Arbeitsmarkt: Vier-Prozent-Marke geknackt

Zum ersten Mal in diesem Jahr ist die Arbeitslosenquote im Mai unter die Vier-Prozent-Marke gefallen. Hinter den 3,9 Prozent stehen genau 10 891 Menschen in der Region, die eine Arbeitsstelle suchen.

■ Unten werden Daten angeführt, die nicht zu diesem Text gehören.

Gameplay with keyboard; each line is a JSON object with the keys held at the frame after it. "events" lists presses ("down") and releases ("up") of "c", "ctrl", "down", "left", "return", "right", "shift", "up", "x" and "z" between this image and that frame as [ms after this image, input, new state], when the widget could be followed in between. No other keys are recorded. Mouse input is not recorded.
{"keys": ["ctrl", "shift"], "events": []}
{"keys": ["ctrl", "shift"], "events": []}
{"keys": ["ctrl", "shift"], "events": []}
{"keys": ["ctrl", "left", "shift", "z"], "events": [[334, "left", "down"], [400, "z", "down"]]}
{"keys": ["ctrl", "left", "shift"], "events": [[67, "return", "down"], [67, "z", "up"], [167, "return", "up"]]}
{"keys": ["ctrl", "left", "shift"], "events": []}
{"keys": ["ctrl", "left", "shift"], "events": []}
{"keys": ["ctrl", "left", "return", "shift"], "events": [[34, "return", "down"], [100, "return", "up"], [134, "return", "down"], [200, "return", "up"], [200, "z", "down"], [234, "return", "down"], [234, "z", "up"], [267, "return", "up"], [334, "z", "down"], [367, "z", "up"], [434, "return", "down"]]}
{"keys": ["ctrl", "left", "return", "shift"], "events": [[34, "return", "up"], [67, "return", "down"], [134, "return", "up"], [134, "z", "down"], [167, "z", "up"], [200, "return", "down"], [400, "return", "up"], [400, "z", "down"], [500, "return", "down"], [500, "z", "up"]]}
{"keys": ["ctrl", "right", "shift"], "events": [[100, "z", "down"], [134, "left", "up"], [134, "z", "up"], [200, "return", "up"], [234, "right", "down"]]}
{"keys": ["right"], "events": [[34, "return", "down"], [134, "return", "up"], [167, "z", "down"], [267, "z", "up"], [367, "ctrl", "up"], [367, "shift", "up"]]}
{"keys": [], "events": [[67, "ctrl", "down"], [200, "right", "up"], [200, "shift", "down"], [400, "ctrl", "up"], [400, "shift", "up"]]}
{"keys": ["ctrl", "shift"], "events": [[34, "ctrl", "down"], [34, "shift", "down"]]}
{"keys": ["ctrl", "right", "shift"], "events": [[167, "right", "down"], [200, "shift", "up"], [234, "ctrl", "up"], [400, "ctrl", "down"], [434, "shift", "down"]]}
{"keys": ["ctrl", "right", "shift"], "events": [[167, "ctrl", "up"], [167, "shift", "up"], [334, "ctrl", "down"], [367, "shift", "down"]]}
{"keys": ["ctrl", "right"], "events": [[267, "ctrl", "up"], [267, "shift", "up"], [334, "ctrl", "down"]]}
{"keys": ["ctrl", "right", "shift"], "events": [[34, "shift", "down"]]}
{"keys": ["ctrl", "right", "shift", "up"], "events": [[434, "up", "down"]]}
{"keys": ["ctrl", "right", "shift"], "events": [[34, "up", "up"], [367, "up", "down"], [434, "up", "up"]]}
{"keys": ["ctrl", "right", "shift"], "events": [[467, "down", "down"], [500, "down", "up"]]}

Trier. Trotz des starken Regens und für den Mai ungewöhnlich kühler Temperaturen haben die vergangenen Wochen dem regionalen Arbeitsmarkt eine Frühjahrsbelebung beschert. Gegenüber dem Vormonat sind fast 650 Menschen weniger bei der Arbeitsagentur gemeldet. "Damit setzt sich die saisonübliche Entwicklung am Arbeitsmarkt fort", resümiert die Arbeitsagentur Trier.
Differenzierte Bild


Doch die Experten schauen genauer hin und geben ein differenziertes Bild: Die Chancen, in der Region Trier einen Arbeitsplatz zu finden, stehen nicht mehr so gut wie noch vor einem Jahr, heißt es im Mai-Bericht. Vor einem Jahr hatten die arbeitslosen Menschen noch Chancen, in fast 3000 freie Jobs vermittelt zu werden, in diesen Tagen sind noch 2600 freie Stellen gemeldet. Am stärksten zurückgegangen ist das Angebot an offenen Stellen in der Zeitarbeit, im Baugewerbe, im Einzel- und Großhandel sowie im Gastgewerbe.
Ähnlicher Trend im Land


"Dass die Nachfrage insbesondere bei den Unternehmen der Zeitarbeit abnimmt, merken wir bereits seit Ende letzten Jahres. Das ist für uns natürlich ein Fühler für die Entwicklungen am Arbeitsmarkt," beschreibt Edeltraud Nikodemus, operative Geschäftsführerin der Agentur für Arbeit, die Situation. Dieser Trend zeigt sich auch landesweit. Nach Angaben der Regionaldirektion Rheinland-Pfalz/Saarland waren im Mai im Land knapp 115 600 Frauen und Männer arbeitslos, 3000 oder 2,5 Prozent weniger als vier Wochen zuvor. In den meisten Jahren zuvor hatte sich die Arbeitslosigkeit im Mai sehr viel stärker abgebaut.
Kein Grund zur Panik


Die Arbeitslosenquote ist zum April von 5,6 auf 5,4 Prozentpunkte gesunken. Der regionale Arbeitsmarkt ist nach Einschätzung der Regionaldirektion Rheinland-Pfalz-Saarland noch immer recht stabil. Wegen der Unsicherheiten über die weitere konjunkturelle Entwicklung fehle derzeit aber der nötige Schwung. Daher sei die übliche Frühjahrsbelebung bisher auch nur sehr verhalten ausgefallen. Für den Bereich Trier bleibt die Geschäftsführerin der Arbeitsagentur dennoch recht optimistisch. "Der Rückgang bei den Stellenmeldungen ist jedoch kein Grund, nervös zu werden. Die hohe Nachfrage aus dem Jahr 2011 und zu Beginn des Jahres 2012 flacht ab und pendelt sich nun auf einem etwas niedrigeren Niveau ein", sagt sie.